The Pontifical Solemn High Mass will be celebrated on April 24 at 1 p.m. by Cardinal Darío Castrillón Hoyos of Colombia. The cardinal is the President Emeritus of the Vatican’s Pontifical Commission Ecclesia Dei, which facilitates the use of the Mass in the “Extraordinary Form.”

According to the Paulus Institute, the Tridentine Mass will be the first such Mass said at the Shrine’s High Altar in nearly 45 years.

The Mass is sponsored by the Washington, D.C.-based Paulus Institute for “the unity of the entire Catholic community.”

“We are honored that His Eminence Cardinal Castrillón Hoyos will be celebrating this Mass at our invitation, especially on the anniversary of Pope Benedict’s inauguration and at the High Altar of the National Shrine,” said Institute President Paul King. “It is a privilege to recognize the Pope on this auspicious occasion and assist his call to give due honor to the 1500-year old Mass for its ‘venerable and ancient usage.’”

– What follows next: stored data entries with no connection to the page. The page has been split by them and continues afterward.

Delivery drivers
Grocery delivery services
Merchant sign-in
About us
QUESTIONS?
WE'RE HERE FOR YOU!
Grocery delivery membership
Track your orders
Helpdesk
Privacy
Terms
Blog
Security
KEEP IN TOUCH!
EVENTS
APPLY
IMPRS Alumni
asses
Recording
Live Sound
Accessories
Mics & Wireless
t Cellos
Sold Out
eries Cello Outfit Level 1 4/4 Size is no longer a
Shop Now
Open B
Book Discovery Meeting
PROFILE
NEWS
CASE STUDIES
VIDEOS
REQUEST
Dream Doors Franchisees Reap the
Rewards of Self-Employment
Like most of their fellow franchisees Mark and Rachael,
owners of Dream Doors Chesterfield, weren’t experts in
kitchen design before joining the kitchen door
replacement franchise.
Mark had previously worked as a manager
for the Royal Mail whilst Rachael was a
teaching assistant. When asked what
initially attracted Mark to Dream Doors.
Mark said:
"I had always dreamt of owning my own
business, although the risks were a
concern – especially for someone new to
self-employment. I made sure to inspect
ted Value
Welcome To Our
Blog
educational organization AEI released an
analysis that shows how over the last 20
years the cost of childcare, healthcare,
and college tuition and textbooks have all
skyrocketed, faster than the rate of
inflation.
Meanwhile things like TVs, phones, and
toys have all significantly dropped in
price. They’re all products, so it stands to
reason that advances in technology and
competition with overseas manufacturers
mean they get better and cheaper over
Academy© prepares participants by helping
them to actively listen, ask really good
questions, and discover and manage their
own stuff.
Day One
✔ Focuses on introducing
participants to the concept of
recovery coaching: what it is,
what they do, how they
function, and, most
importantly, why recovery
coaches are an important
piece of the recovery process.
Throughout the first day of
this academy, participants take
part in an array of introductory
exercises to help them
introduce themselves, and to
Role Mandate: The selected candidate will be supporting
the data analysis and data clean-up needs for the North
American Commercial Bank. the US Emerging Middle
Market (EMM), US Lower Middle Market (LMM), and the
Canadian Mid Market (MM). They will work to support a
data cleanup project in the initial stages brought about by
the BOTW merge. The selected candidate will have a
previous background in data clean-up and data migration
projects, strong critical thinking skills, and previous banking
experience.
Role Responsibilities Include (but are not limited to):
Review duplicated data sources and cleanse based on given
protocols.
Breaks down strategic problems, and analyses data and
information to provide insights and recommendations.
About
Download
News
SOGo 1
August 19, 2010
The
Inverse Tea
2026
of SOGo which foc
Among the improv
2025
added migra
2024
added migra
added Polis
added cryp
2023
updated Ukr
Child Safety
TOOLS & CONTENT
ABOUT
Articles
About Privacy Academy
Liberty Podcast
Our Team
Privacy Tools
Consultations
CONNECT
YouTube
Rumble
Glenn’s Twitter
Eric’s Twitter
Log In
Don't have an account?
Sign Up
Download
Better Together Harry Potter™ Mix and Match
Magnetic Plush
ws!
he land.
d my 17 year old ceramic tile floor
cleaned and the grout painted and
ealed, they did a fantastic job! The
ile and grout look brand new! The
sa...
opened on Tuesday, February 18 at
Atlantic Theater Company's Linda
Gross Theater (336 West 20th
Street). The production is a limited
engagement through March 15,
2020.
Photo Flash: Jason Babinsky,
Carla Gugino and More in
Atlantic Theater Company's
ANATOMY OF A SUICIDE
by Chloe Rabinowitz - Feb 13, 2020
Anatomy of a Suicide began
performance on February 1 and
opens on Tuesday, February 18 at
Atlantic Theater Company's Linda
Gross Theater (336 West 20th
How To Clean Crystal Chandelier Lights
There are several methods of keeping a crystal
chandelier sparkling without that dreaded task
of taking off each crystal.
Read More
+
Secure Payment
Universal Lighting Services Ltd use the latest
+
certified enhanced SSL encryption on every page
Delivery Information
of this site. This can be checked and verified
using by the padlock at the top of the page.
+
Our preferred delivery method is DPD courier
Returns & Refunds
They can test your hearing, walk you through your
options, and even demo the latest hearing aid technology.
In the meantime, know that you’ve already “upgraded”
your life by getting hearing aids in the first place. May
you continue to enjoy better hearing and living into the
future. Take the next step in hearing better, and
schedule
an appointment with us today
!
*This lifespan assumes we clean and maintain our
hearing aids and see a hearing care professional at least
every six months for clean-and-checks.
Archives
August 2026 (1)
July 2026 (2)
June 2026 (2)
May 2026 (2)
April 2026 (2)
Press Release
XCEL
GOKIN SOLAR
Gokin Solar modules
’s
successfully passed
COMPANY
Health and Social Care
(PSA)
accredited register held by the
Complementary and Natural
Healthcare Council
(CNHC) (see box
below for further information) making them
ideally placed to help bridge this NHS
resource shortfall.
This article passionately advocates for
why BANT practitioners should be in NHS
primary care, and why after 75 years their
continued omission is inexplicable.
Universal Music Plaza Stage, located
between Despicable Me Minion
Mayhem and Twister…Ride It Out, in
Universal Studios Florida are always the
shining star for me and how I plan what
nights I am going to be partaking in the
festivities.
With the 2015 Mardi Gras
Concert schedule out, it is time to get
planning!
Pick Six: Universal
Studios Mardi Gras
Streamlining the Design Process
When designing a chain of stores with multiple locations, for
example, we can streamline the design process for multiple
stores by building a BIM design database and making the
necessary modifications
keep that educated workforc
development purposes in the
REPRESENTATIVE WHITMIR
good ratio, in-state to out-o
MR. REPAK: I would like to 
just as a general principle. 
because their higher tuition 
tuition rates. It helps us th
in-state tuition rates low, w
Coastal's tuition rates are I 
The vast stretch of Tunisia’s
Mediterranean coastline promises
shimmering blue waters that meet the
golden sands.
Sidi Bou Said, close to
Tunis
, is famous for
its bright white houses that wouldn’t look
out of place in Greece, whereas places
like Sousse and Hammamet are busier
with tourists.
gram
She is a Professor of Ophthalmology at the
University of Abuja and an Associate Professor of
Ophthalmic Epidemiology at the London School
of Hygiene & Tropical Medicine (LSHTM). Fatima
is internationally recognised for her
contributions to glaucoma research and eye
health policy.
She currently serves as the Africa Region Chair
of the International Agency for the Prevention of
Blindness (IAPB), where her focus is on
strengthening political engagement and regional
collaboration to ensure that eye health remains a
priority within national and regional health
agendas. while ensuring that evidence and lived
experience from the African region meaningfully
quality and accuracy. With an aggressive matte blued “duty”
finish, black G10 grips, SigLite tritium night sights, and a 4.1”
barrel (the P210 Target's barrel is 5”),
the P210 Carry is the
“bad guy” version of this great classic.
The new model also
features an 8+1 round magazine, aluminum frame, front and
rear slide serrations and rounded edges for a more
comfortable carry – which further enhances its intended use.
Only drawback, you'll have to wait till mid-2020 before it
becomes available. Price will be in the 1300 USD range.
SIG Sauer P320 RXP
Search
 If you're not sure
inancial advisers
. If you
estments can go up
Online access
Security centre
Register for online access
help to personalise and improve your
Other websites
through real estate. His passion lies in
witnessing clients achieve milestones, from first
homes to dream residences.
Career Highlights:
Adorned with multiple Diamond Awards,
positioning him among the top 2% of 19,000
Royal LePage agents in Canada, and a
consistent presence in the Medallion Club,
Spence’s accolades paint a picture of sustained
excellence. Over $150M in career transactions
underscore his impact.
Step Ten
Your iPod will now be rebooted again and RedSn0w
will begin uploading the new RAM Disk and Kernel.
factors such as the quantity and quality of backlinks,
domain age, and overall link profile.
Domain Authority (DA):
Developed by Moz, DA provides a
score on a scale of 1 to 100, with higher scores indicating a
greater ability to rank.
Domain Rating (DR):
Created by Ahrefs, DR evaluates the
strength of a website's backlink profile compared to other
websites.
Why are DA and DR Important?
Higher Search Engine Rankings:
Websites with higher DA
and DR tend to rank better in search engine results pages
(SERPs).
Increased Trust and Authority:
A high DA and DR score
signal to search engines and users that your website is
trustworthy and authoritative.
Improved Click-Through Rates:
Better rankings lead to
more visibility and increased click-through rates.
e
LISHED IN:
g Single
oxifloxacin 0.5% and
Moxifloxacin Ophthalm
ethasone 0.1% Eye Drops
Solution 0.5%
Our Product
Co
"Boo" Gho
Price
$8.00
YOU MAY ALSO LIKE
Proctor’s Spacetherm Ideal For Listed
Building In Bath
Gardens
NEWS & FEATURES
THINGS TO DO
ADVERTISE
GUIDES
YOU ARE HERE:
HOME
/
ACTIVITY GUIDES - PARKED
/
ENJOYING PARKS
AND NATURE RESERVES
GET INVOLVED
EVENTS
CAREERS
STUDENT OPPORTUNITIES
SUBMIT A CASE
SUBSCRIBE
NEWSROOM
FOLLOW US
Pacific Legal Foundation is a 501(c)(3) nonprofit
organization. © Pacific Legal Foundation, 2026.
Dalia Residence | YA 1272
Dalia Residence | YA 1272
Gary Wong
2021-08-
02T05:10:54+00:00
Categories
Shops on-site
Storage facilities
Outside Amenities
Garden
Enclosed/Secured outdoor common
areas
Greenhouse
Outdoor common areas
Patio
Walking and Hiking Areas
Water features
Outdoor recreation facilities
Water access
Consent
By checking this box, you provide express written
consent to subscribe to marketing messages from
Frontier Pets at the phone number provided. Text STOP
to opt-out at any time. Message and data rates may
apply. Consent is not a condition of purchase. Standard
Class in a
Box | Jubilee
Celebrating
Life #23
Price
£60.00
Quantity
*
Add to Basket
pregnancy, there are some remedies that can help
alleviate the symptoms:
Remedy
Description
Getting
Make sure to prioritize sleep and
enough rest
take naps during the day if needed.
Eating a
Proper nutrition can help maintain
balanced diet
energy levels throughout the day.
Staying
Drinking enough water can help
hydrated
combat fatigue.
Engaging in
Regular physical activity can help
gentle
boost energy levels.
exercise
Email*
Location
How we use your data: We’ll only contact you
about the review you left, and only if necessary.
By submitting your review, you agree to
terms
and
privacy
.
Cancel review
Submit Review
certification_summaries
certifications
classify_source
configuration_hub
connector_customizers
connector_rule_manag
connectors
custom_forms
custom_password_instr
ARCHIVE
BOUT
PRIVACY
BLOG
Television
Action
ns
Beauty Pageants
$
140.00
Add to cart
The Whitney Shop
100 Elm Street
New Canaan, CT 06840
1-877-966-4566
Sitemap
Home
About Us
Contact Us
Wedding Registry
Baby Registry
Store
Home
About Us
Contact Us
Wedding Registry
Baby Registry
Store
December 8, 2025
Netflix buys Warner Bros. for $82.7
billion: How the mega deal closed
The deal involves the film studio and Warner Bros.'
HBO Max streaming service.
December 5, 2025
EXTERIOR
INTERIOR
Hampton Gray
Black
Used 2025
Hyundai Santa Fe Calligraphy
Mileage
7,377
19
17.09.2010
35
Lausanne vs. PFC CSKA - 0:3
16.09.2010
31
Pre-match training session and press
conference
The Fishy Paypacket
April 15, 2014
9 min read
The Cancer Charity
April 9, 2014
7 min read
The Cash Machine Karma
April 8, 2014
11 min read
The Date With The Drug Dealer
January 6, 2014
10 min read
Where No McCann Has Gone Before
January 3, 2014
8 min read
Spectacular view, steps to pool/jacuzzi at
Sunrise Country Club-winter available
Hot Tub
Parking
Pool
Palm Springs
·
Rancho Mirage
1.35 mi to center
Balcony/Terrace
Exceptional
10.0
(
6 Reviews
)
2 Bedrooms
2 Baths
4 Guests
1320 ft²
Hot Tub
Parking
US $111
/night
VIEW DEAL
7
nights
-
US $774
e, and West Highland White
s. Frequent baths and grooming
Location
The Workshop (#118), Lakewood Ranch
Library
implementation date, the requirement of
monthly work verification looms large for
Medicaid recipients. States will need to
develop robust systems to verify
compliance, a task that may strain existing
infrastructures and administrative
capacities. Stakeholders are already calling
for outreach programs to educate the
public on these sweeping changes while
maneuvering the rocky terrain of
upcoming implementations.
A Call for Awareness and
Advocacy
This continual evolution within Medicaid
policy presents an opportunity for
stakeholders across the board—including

The Institute has invited all Catholics to attend, including those unfamiliar with the Mass.

In July 2007 Pope Benedict issued the apostolic letter “Summorum Pontificum” in which he confirmed the permissibility of celebrations of the Mass in the Extraordinary Form.

The Tridentine Missal was last changed in 1962 under Bl. Pope John XXIII. The present “ordinary” form of the Mass was introduced with the Missal of Pope Paul VI in 1970.

Pope Benedict has noted that the Latin liturgy of the Church has been “a spur to the spiritual life of many saints and reinforced many peoples in the virtue of religion and [facilitated] their piety.”

“What earlier generations held as sacred remains sacred for us too,” he has said, adding that the Mass “must be given due honor for its venerable and ancient usage.”